═══ DATA

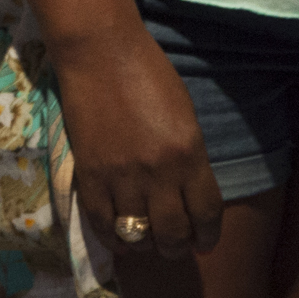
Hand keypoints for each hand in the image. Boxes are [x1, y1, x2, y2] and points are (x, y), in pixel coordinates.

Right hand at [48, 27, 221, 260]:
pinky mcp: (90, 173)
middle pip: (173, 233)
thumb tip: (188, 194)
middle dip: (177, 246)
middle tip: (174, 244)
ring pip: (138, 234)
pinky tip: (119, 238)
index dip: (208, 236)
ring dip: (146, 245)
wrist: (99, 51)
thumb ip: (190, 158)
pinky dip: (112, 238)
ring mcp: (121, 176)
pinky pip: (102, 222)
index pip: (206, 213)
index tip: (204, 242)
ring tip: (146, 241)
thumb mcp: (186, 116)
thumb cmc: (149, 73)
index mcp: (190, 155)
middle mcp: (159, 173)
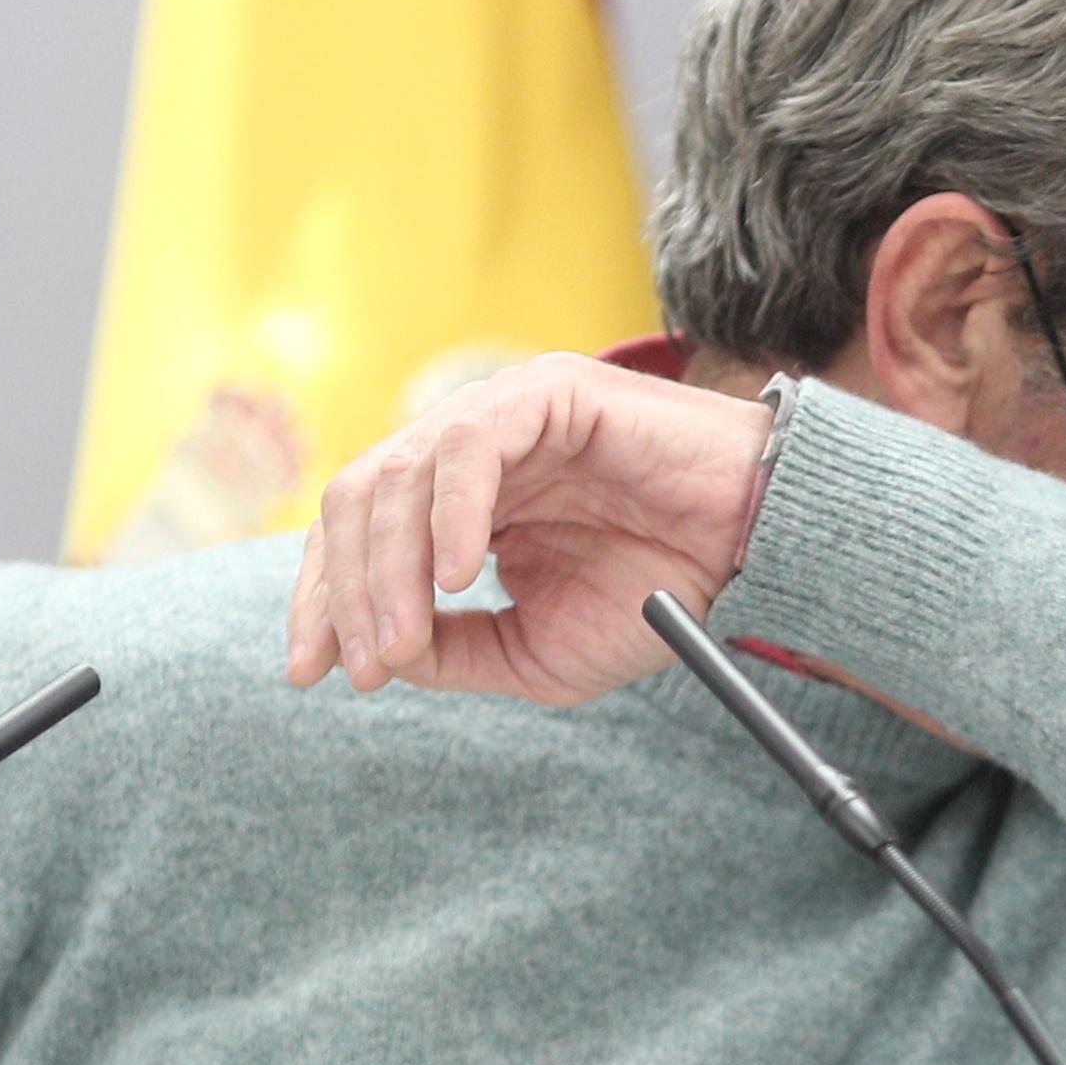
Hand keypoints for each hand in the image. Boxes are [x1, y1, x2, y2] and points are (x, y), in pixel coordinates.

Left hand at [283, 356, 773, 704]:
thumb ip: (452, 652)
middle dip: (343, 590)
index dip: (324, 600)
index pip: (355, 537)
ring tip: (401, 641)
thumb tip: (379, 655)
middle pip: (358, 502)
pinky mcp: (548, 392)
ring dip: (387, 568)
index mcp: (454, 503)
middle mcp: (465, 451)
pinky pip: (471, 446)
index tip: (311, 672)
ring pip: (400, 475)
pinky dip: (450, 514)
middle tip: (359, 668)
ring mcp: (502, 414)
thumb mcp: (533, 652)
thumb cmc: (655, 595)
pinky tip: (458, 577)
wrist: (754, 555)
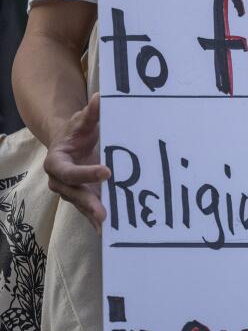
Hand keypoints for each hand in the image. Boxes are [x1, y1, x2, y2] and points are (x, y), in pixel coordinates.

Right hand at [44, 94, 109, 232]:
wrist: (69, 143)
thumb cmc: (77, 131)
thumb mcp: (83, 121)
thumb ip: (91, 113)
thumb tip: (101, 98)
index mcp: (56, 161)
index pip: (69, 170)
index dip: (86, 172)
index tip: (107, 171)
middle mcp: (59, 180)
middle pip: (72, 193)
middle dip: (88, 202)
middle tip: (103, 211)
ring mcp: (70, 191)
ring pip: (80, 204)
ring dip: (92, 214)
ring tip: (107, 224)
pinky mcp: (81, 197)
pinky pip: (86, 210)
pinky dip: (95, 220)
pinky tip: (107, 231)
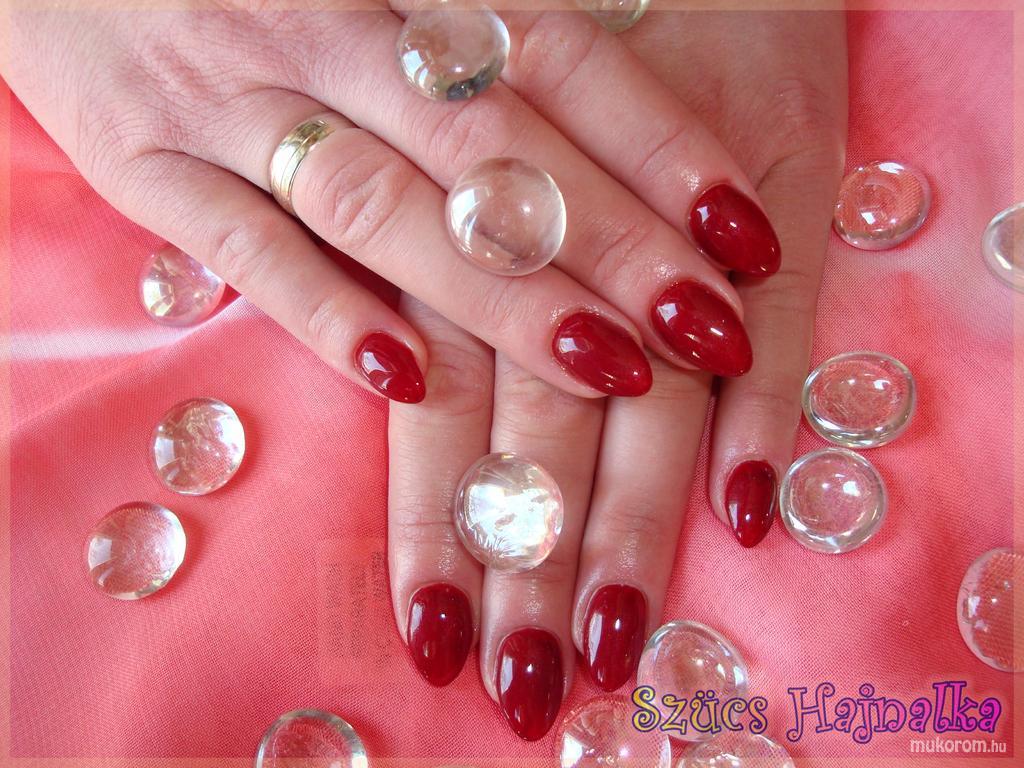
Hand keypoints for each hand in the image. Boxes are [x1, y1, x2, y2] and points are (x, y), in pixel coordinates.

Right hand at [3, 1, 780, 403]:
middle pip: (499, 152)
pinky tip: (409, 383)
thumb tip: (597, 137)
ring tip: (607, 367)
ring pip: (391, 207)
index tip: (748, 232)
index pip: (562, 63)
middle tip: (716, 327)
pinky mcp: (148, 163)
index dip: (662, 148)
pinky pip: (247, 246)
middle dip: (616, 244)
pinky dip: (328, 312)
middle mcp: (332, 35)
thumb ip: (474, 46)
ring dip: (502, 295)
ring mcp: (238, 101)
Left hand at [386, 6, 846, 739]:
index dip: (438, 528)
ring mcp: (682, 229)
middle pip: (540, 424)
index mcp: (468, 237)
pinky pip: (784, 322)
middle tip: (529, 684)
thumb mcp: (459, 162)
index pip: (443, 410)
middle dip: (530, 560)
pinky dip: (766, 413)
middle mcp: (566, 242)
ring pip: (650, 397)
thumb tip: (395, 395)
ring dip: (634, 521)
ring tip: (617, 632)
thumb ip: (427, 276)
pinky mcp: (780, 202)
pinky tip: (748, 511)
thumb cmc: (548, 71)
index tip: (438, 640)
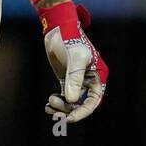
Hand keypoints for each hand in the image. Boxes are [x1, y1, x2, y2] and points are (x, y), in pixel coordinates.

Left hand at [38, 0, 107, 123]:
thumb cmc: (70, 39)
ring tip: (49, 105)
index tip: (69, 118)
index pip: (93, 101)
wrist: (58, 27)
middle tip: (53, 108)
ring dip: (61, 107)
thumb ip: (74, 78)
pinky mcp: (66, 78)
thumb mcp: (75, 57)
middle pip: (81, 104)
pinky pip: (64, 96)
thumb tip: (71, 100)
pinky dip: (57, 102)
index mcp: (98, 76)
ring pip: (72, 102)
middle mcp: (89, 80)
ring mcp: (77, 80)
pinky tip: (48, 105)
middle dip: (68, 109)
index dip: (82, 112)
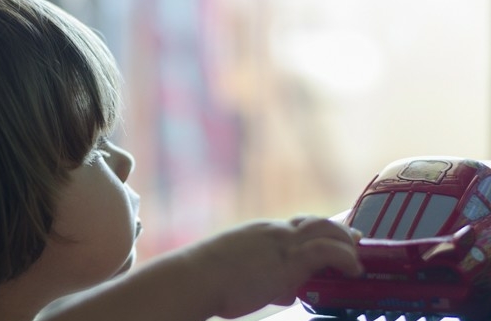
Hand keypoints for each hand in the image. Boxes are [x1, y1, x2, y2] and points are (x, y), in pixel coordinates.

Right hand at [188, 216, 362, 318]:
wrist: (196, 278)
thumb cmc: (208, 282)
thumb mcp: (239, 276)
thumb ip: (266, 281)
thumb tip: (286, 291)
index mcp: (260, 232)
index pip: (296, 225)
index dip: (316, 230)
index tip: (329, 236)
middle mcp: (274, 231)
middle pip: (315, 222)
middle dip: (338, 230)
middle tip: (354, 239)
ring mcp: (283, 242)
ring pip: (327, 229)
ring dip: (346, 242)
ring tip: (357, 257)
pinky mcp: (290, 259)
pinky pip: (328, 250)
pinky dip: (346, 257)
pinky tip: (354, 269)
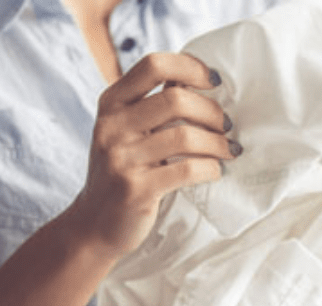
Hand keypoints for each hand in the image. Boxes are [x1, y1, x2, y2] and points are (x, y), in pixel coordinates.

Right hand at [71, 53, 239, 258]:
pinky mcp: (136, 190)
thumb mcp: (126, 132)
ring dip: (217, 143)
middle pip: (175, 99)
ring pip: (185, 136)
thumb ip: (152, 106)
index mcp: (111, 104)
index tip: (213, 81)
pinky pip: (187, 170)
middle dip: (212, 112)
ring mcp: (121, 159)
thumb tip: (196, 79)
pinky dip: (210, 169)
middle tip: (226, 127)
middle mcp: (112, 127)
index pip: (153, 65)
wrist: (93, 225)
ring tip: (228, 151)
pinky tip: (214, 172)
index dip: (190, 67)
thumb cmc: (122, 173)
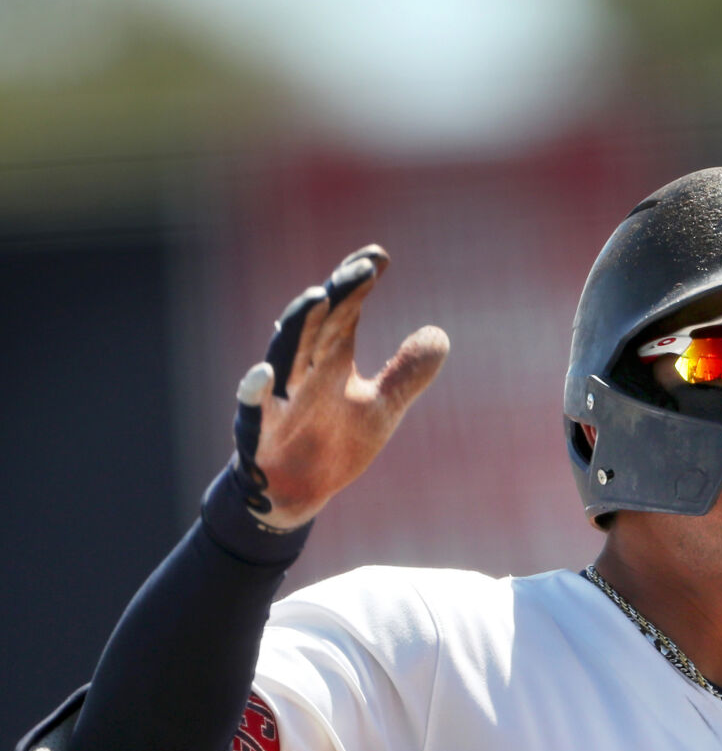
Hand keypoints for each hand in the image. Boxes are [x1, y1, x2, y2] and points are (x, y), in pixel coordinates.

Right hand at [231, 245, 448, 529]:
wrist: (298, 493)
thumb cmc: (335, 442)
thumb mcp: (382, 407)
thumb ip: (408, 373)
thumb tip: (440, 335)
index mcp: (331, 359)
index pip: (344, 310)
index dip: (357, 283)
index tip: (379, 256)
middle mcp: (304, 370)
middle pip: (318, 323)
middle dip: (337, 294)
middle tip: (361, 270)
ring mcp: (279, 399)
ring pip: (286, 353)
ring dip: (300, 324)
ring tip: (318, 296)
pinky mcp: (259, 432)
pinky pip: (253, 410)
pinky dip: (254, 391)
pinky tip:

══════

DESCRIPTION OF THE TASK:
For every entry, return its exact wording and leave out any image.

RESULT:
Hand keypoints for each hand in the image. Boxes are [x1, y1, x2, y2] and points are (x, y), in pixel coordinates.

Right hand at [48, 27, 221, 260]:
pinky mcp: (90, 173)
middle pip: (173, 233)
thumb tip: (188, 194)
middle dip: (177, 246)
middle tip: (174, 244)
ring pip: (138, 234)
pinky tip: (119, 238)
index dip: (208, 236)
ring dip: (146, 245)
wrist: (99, 51)
thumb ip: (190, 158)
pinky dip: (112, 238)
ring mcp: (121, 176)
pinky pip: (102, 222)
index pip: (206, 213)
index tip: (204, 242)
ring tip: (146, 241)
thumb mcp: (186, 116)
thumb cmc: (149, 73)
index mcp: (190, 155)
middle mcp: (159, 173)
Hand keypoints for each hand in the image. Boxes are [x1, y1, x2, y2] and points are (x, y), in pixel coordinates.

Left hand at [283, 356, 773, 704]:
thumb ip: (452, 652)
middle dip: (343, 590)
index dip: (324, 600)
index pip: (355, 537)
ring tip: (401, 641)
thumb tip: (379, 655)
middle pip: (358, 502)
pinky mcp: (548, 392)
ring dip: (387, 568)
index mcp: (454, 503)
middle mcp: (465, 451)
pinky pip: (471, 446)
index tip: (311, 672)
ring pip: (400, 475)
pinky dip: (450, 514)
middle tip: (359, 668)
ring mcp: (502, 414)
thumb mcp: (533, 652)
thumb cmc: (655, 595)
pinky tip: (458, 577)
wrist: (754, 555)
Hand keypoints for each hand in the image. Boxes are [x1, y1, x2, y2] and points are (x, y), in pixel coordinates.

Right hand at [44, 94, 109, 232]:
wrist: (69, 143)
thumb cmc: (77, 131)
thumb mcp: (83, 121)
thumb ip: (91, 113)
thumb tip: (101, 98)
index mcp: (56, 161)
index pip: (69, 170)
index dip: (86, 172)
index tip: (107, 171)
middle mcp: (59, 180)
middle pip: (72, 193)
middle dip: (88, 202)
middle tip: (103, 211)
ring mcp: (70, 191)
ring pip: (80, 204)
ring dip: (92, 214)
ring tip: (107, 224)
pinky mcp: (81, 197)
pinky pip: (86, 210)
pinky dip: (95, 220)
pinky tip: (107, 231)
Hand keypoints for each hand in the image. Boxes are [x1, y1, x2, y2] and points are (x, y), in pixel coordinates.

Right hand at [3, 1, 780, 403]:
middle pip: (499, 152)
pinky tip: (409, 383)
thumb tip: (597, 137)
ring tip: (607, 367)
ring pip: (391, 207)
index tip: (748, 232)
index pip: (562, 63)
middle tip: (716, 327)
pinky mcp: (148, 163)
index dip: (662, 148)
pinky pip: (247, 246)
middle dip: (616, 244)
pinky dip: (328, 312)
middle mcp: (332, 35)
thumb ip: (474, 46)
ring dip: (502, 295)
ring mcp: (238, 101)
Left hand at [386, 6, 846, 739]:
index dip: (438, 528)
ring mcp: (682, 229)
middle pip: (540, 424)
index mcp: (468, 237)
pinky pip: (784, 322)
middle tip: (529, 684)
thumb mcp: (459, 162)
index pip: (443, 410)
middle dip: (530, 560)
pinky dip: (766, 413)
middle mcp: (566, 242)
ring pip: (650, 397)
thumb tip: (395, 395)
ring dip: (634, 521)
ring tip: (617, 632)
thumb ip: (427, 276)
pinky mcp: (780, 202)
pinky tip: (748, 511)
thumb cmc: (548, 71)
index tip: (438, 640)
Hand keypoints for each hand in the image. Boxes are [x1, y1, x2, y2] and points are (x, y), in pixel coordinates.

Left hand at [38, 0, 107, 123]:
thumb cmc: (70, 39)
ring tip: (49, 105)
index tip: (69, 118)
index pip: (93, 101)
wrist: (58, 27)
middle tip: (53, 108)
ring dip: (61, 107)
thumb ip: (74, 78)
pinky mcp: (66, 78)
thumb mcp: (75, 57)
middle pip: (81, 104)
pinky pip: (64, 96)
thumb tip: (71, 100)
pinky dip: (57, 102)
index mcp: (98, 76)
ring pip: (72, 102)
middle mcp: (89, 80)
ring mcp: (77, 80)
pinky tip: (48, 105)
middle dip: (68, 109)
index dip: (82, 112)
Hand keypoints for each hand in the image. Boxes are [x1, y1, x2, y2] and points are (x, y), in pixel coordinates.

Right hand at [188, 216, 362, 318]:
wrist: (196, 278)
thumb cmc: (208, 282)
thumb mcp: (239, 276)
thumb ip: (266, 281)
thumb tip: (286, 291)
index mcp: (260, 232)
index pip: (296, 225)
index dip: (316, 230)
index tip: (329, 236)
middle mcp: (274, 231)
middle pip: (315, 222)
middle dip: (338, 230)
middle tip: (354, 239)
ring mcp: (283, 242)
ring pip: (327, 229)
ring dip: (346, 242)
ring tip: (357, 257)
pinky mcp: (290, 259)
pinky pip: (328, 250)
pinky dip: (346, 257)
pinky tip: (354, 269)
Hand keypoints for each hand in the image. Boxes are [x1, y1, x2, y2] and points are (x, y), in pixel coordinates.

Right hand at [71, 53, 239, 258]:
pinky mcp: (136, 190)
thumb mcp: (126, 132)
ring dip: (217, 143)
middle pip: (175, 99)
ring pip: (185, 136)
thumb ip: (152, 106)
index mcp: (111, 104)
index tip: (213, 81)
pinky pip: (187, 170)
middle dip: (212, 112)
ring mcp: (121, 159)
thumb tip: (196, 79)
pinky dip: (210, 169)
middle tip: (226, 127)
middle mcp: (112, 127)
index pip: (153, 65)
wrist: (93, 225)
ring tip: (228, 151)
pinky tip: (214, 172)
index dip: (190, 67)
thumb cmc: (122, 173)
Hand keypoints for each hand in the image. Boxes are [x1, y1, x2, y2] and points are (x, y), in pixel coordinates.

Right hand at [231, 245, 448, 529]:
wrist: (298, 493)
thumb cmc: (335, 442)
thumb mcp: (382, 407)
thumb ip: (408, 373)
thumb tip: (440, 335)
index mcp: (331, 359)
index pip: (344, 310)
index dip: (357, 283)
index tip: (379, 256)
middle mcp: (304, 370)
middle pip: (318, 323)
middle dip: (337, 294)
middle tip: (361, 270)
ring mcp: (279, 399)
ring pip: (286, 353)
ring dip: (300, 324)
ring tip: (318, 296)
pinky mcp: (259, 432)
pinky pip: (253, 410)
pinky dip: (254, 391)
pinky tip:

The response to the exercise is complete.